VALÈNCIA.- Noviembre de 1936. Ante el acoso de la fuerzas franquistas sobre Madrid, el comunista Francisco Largo Caballero, que ocupa desde hace apenas un mes la jefatura del Gobierno de una República que preside Manuel Azaña, decide trasladar el gobierno a una zona más segura: València. Tras los ministros, llegaron las embajadas. La decisión tuvo una curiosa consecuencia para El Perelló, que se convirtió en el lugar de acogida de algunos equipos consulares.
Para entender el papel que jugó El Perelló en esta época hay que trasladarse unos años atrás. El pueblo era muy pequeño y sus habitantes se dedicaban básicamente a la agricultura y a la pesca. Sin embargo, era un lugar vacacional para familias burguesas de València y Sueca. Algunas de las lujosas casas de estas familias todavía se conservan hoy: como la casa Blanca, la casa Sancho o la casa de la familia Lliberós. Entre ellas había una que destacaba, el chalet del maestro Serrano, una auténtica joya arquitectónica pegada al mar. Si muchos miembros del Gobierno habían elegido la lujosa Náquera como residencia, no es de extrañar que los embajadores y sus séquitos optaran por un lugar igualmente distinguido mientras trabajaban en València.

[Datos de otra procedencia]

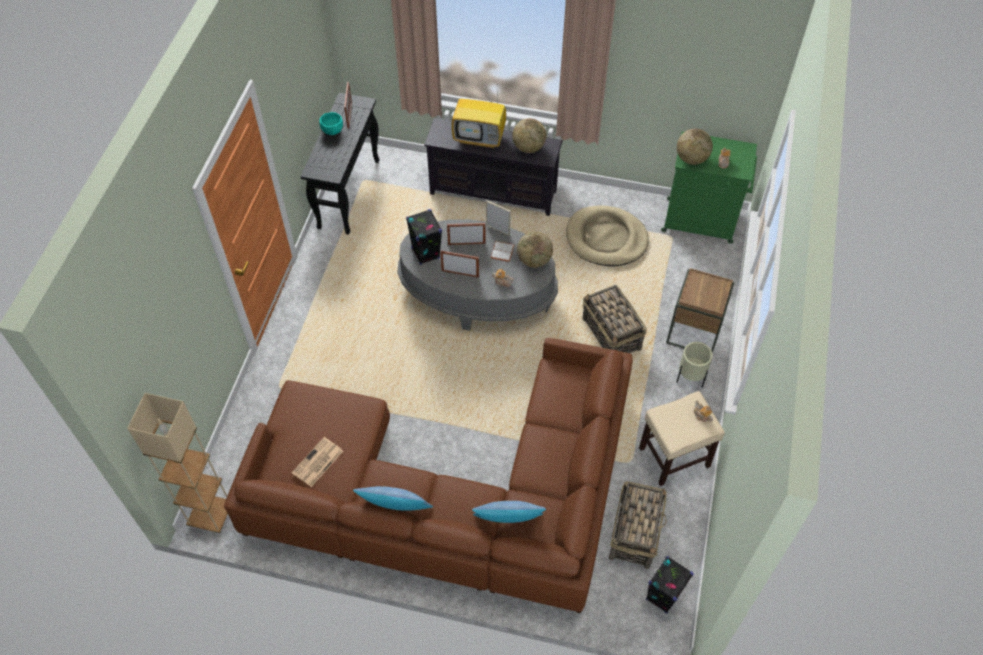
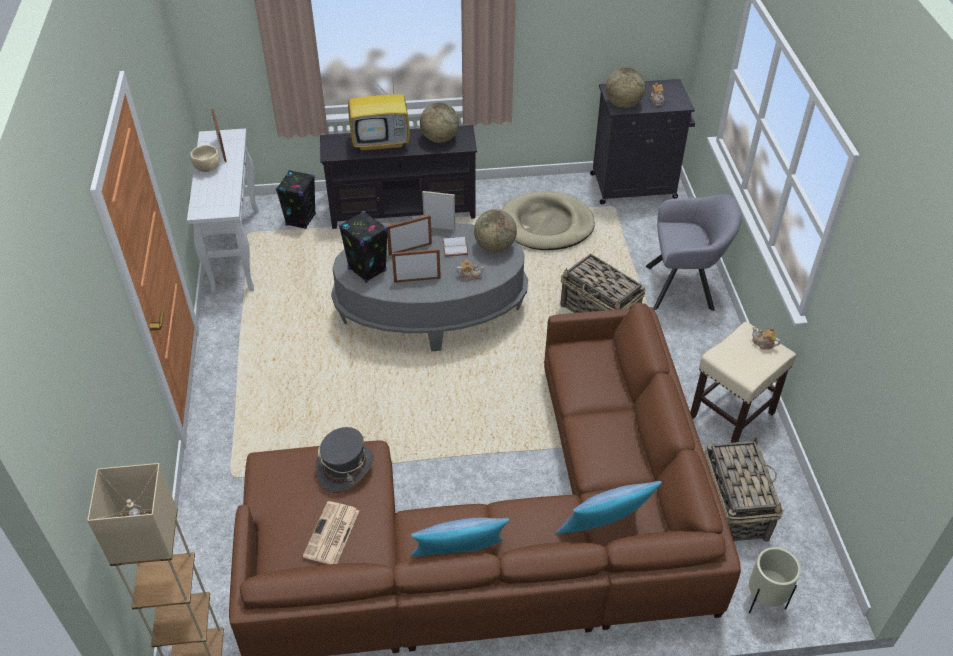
camera: 20 degrees left, 10 degrees down
black console table [300,93,380,235] -> white console table [187,128,259,294]
turquoise bowl [319,112,343,135] -> beige bowl [190,145,220,172]
black speaker [646,556,694,614] -> black speaker moved to [276,170,316,229]
green cabinet [661,131,757,244] -> black cabinet [590,79,695,204]
brown side table [666,268,735,353] -> grey armchair [646,194,742,311]
beige planter [677,342,713,388] -> beige planter moved to [749,547,801,614]
none -> grey hat [315,427,374,493]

En aquellos días, la playa de El Perelló estaba repleta de dunas. Durante los meses de invierno era un lugar más tranquilo, su población no llegaba a los quinientos habitantes y en verano aumentaba un poco. Las calles eran de barro y la diferencia entre las casas de la gente adinerada y las barracas de los oriundos era enorme. Pero la localidad era una joyita muy deseada por sus veraneantes, pues ahí tenían espacio para disfrutar de toda la tranquilidad de la que carecían en la capital. Por eso, ya a finales del siglo XIX y principios del XX, hubo intentos de convertir El Perelló en una especie de Mónaco o Biarritz. A pesar de que con el tiempo no se convirtió en un lugar tan exclusivo, el pueblo sí que conservó toda su solera.